Dale

The Strad Issue: January 2013
Description: Quality rather than quantity marks a superb disc of neglected viola music
Musicians: Yuko Inoue (viola) Stephen Coombs (piano) RAM Viola Sextet
Composer: Dale

What a wonderful composer Benjamin Dale was. In the words of his composition teacher at the Royal Academy of Music (RAM), Frederick Corder, Dale wrote ‘fewer and better works than any English composer of his generation’, but unfortunately his later administrative work at the RAM and elsewhere prevented him from building on the success he achieved in his twenties, when all the works included here were created.
The RAM’s viola professor Lionel Tertis inspired Dale in 1906 to write his Suite op.2. This monumental, half-hour-plus piece tests most aspects of technique and requires not a little stamina as well. Supported to the hilt by Stephen Coombs, Yuko Inoue gives it an appropriately effusive reading, the unending melody of the Romance beautifully floated, the passages of mellifluous 6ths nicely intoned, the horn imitations given a suitable edge.
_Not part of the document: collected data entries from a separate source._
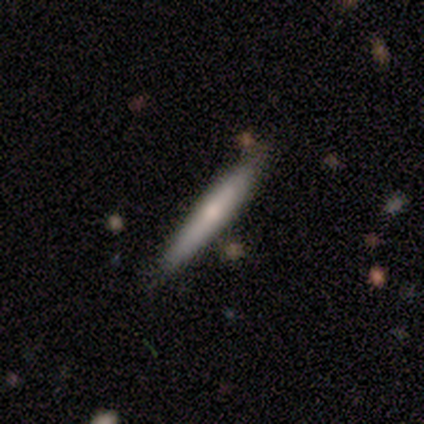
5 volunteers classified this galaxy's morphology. Smooth or featured: featured or disk — 60% (smooth — 40%)
Edge-on disk: yes — 100%
Edge-on bulge: boxy — 33% (tied with none — 33%; rounded — 33%)
Merging: none — 80% (merger — 20%)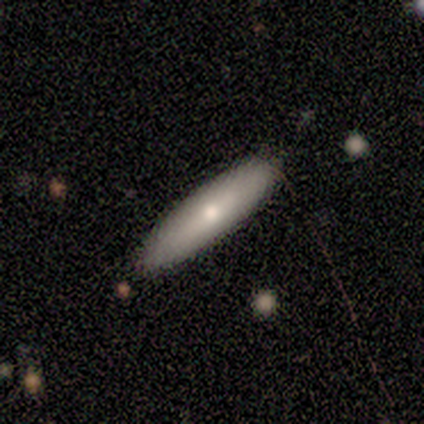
Smooth or featured: smooth — 71% (featured or disk — 29%)
How rounded: cigar-shaped — 80% (in between — 20%)
Merging: none — 57% (minor disturbance — 43%)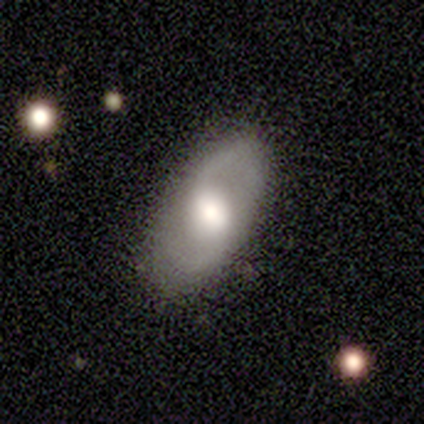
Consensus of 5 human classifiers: This appears to be a featured or disk galaxy (100%) with a weak bar (40%, tied with no), 2 (50%, tied with can't tell) loose (50%) spiral arms (80%) and a large central bulge (80%). Merging: none (100%).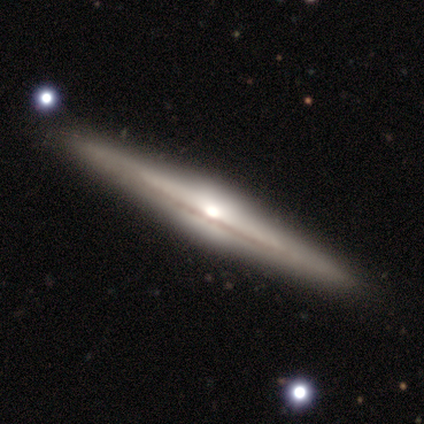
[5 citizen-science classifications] This is likely a featured or disk galaxy (60%). It is clearly viewed edge-on (100%). Edge-on bulge: likely rounded (67%). Merging: clearly none (100%).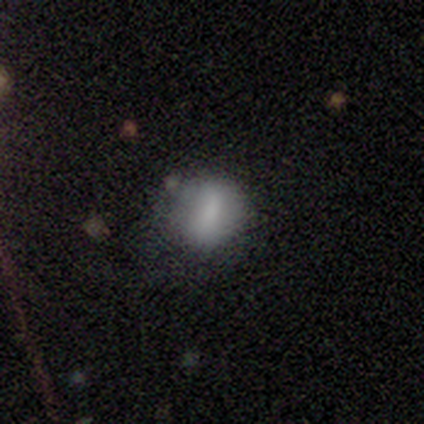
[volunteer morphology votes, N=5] Volunteers were most divided on "smooth or featured": smooth: 80%, featured or disk: 20%, star or artifact: 0%. More confident: how rounded — round (100%); merging — none (100%).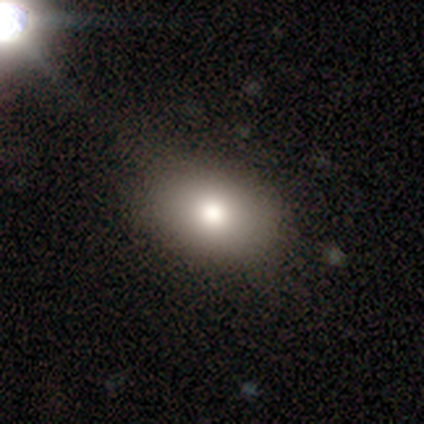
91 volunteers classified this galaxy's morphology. Smooth or featured? smooth (76%)
How rounded? in between (84%)
Merging? none (81%)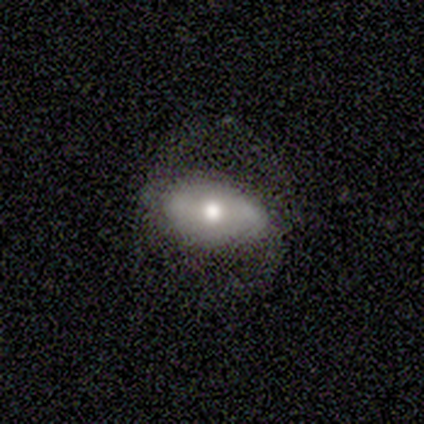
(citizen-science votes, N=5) A smooth galaxy with no disk features (60%) that is in between round and cigar-shaped (100%). Merging: none (80%).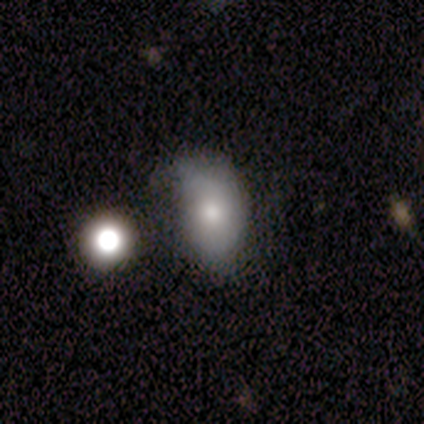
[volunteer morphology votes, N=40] Smooth or featured? smooth (72%)
How rounded? in between (93%)
Merging? minor disturbance (43%)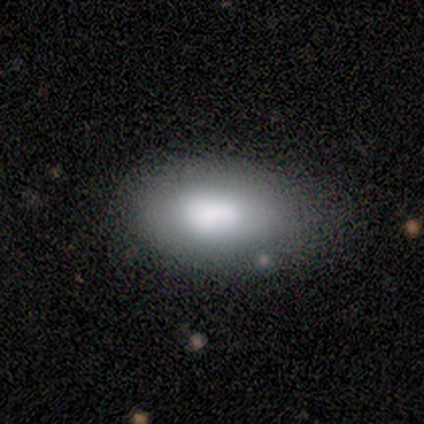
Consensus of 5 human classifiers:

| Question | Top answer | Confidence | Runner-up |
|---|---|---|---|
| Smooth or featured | smooth | 60% | featured or disk (40%) |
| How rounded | in between | 100% | — |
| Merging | none | 40% | tied: minor disturbance (40%) |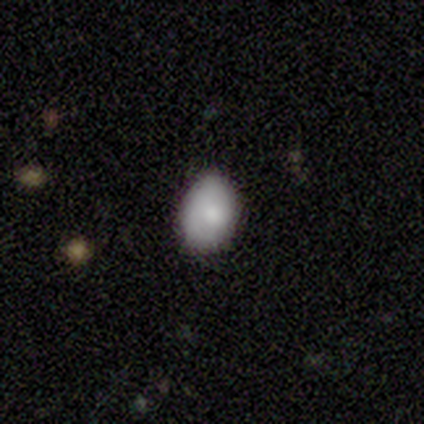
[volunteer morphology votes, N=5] smooth 100%, featured or disk 0%, star or artifact 0%. Down the decision tree: how rounded — in between (80%); merging — none (100%).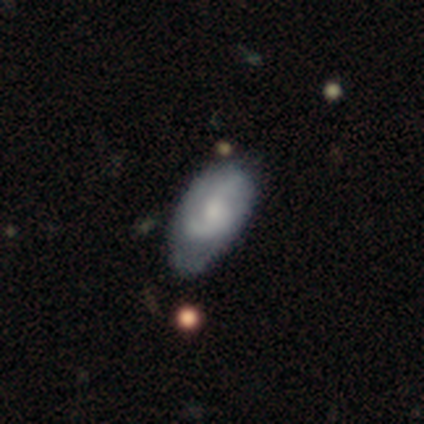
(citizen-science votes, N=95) Overall: featured or disk (60%; smooth 37%). Edge-on disk: no (100%). Bar: no (68%; weak 30%). Spiral arms: yes (81%). Spiral arm count: 2 (63%; can't tell 30%). Spiral winding: loose (39%; tight 30%). Bulge size: moderate (46%; small 33%). Merging: minor disturbance (48%; none 43%).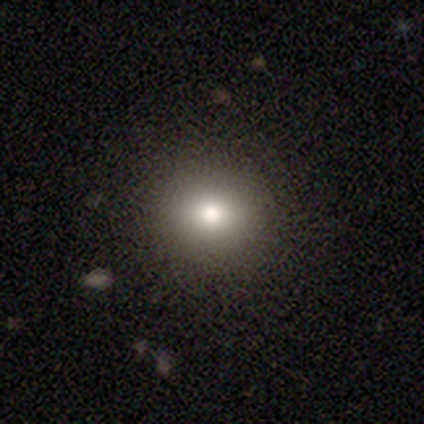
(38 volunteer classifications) Smooth or featured?
  - smooth: 71% *
  - featured or disk: 16%
  - star or artifact: 13%
How rounded?
  - round: 85% *
  - in between: 15%
  - cigar-shaped: 0%
Merging?
  - none: 94% *
  - minor disturbance: 3%
  - major disturbance: 3%
  - merger: 0%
The multi-sectioned, one-movement Phantasy op.4 from 1910 inhabits the same hothouse atmosphere, but is comparatively compact at 20 minutes. A year later, Dale wrote a viola sextet – Introduction and Andante op.5 – for Tertis to play with his class, as Inoue (Tertis’s successor at the RAM) also does here. This piece, rather redolent of Schoenberg’s Verklärte Nacht, receives a well-balanced, tight reading and the best recording quality. Elsewhere, the microphone can catch an edge to Inoue’s A-string tone that does less than complete justice to its well-known beauty.